Le ministre de l'agriculture l'a annoncé ce mercredi devant l'Assemblée Nationale : il compte engager dès cet automne une étude sur  l'avenir de l'élevage face au prédateur.

Par C.L AVEC L'AFP

Le ministère de l'Agriculture réalisera à l'automne une étude prospective sur l'avenir du pastoralisme en présence du loup, a déclaré mercredi le ministre de l'Agriculture Stéphane Travert devant l'Assemblée nationale.
Cette réponse est de Stéphane Travert, ministre de l'agriculture devant l'assemblée nationale. Il répondait à une question de la députée LR de Haute Savoie, Emilie Bonnivard.

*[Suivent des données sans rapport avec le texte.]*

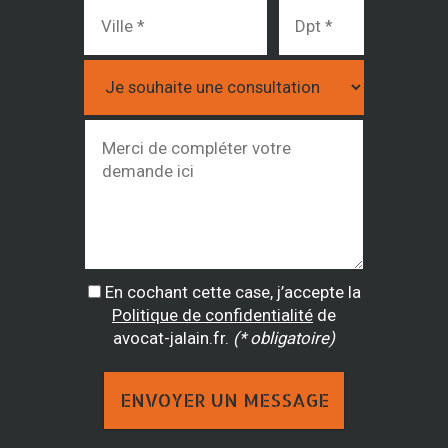
En cochant cette case, j’accepte la
Politique de confidentialité
de
avocat-jalain.fr.
(* obligatoire)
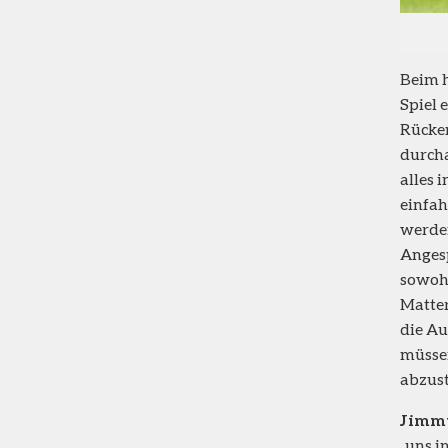
Beim h
Spiel 
Rücken
durcha
alles 
einfah
werden
Angesp
sowohl
Matter
die Au
müssen
abzust
Jimm
„uns i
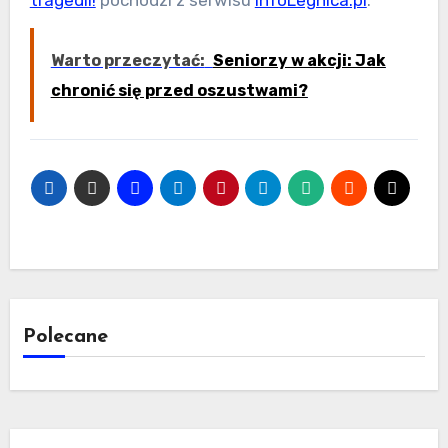
Warto przeczytać:
Seniorzy w akcji: Jak
chronić się przed oszustwami?
Polecane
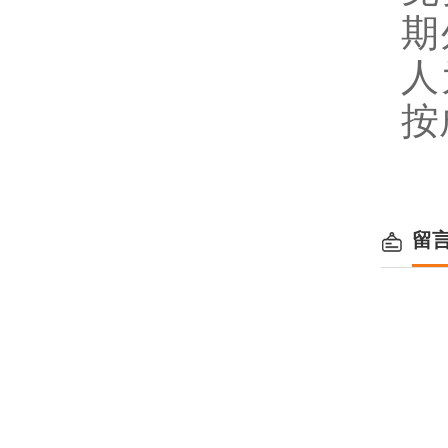
期
人
按
留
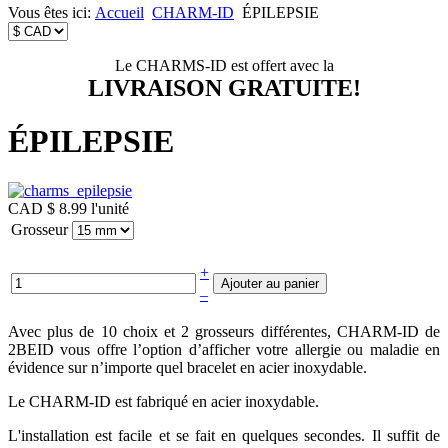
Vous êtes ici:
Accueil
CHARM-ID
ÉPILEPSIE
Le CHARMS-ID est offert avec la
LIVRAISON GRATUITE!
ÉPILEPSIE
CAD $ 8.99
l'unité
Grosseur
+
–
Avec plus de 10 choix et 2 grosseurs différentes, CHARM-ID de
2BEID vous offre l’option d’afficher votre allergie ou maladie en
évidence sur n’importe quel bracelet en acier inoxydable.
Le CHARM-ID est fabriqué en acier inoxydable.
L'installation est facile et se fait en quelques secondes. Il suffit de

En étroite concertation avec Nicolas Hulot, ministre de la Transition écologique et solidaire, " j'entends apporter des solutions à nos éleveurs", a déclaré le ministre. "Les conclusions de cette étude pourront contribuer à l'élaboration du prochain  plan national sur le loup 2018-2222", a t-il précisé.

 

Un message à destination des éleveurs



"Le pastoralisme est un atout" sur les plans touristique, de la biodiversité et de "la filière agricole de qualité", a-t-il
enfin souligné. Selon le ministre, "il est nécessaire aujourd'hui et à ce stade, d'envoyer un message positif, des signaux d'espoir" aux éleveurs.

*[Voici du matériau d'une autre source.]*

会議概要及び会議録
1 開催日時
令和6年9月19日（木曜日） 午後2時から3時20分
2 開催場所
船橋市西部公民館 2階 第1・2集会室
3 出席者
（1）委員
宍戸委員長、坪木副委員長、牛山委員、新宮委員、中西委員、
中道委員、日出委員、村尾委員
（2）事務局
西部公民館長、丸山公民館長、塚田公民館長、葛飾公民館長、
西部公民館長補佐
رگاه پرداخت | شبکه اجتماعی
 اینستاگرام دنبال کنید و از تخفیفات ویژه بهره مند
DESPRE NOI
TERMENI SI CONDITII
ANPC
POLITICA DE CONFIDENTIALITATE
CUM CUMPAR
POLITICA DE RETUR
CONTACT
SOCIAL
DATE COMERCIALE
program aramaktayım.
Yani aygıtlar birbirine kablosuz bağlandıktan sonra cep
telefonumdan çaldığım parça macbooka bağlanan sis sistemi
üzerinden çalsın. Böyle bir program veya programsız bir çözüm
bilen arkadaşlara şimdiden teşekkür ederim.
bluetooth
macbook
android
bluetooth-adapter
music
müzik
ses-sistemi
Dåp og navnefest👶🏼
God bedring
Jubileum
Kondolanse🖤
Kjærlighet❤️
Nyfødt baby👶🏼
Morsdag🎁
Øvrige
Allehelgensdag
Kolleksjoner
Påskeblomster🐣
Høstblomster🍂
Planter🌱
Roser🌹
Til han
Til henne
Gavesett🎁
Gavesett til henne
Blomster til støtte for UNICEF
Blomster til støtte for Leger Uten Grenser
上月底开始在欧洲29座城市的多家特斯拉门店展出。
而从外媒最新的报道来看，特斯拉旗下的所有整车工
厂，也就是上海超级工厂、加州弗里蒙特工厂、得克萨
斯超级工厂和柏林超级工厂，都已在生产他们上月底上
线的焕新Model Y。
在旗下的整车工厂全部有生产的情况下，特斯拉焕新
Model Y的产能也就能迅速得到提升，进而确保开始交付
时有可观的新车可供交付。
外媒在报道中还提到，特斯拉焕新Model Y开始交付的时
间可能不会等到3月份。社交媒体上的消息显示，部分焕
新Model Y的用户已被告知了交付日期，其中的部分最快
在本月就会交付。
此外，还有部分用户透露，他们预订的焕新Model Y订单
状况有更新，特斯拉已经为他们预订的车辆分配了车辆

Le nombre de prélèvements du prédateur à revoir


Stéphane  Travert a appelé à "sortir de l'approche comptable, du nombre de prélèvements mensuels qui embrase le débat public chaque année".
"Il nous faut aller  vers une approche pluriannuelle sur cette question beaucoup plus fine et qui prenne en compte l'intérêt de l'ensemble des territoires qui sont touchés", a-t-il dit, "en veillant à ce que tous les acteurs concernés soient consultés".

 

Plus de 8.000 ovins tués en un an




En France, la population de "canis lupus" augmente et est désormais estimée à environ 360 individus. Sur la période 2016-2017, plus de 8.000 bêtes - des ovins essentiellement - ont été tuées dans des attaques attribuées au loup surtout dans les Alpes-Maritimes, la Savoie, les Alpes-de-Haute-Provence, le Var, les Hautes-Alpes et l'Isère. L'abattage de 40 loups a été autorisé entre le 1er juillet 2017 et le 30 juin 2018 pour limiter les dégâts sur les troupeaux.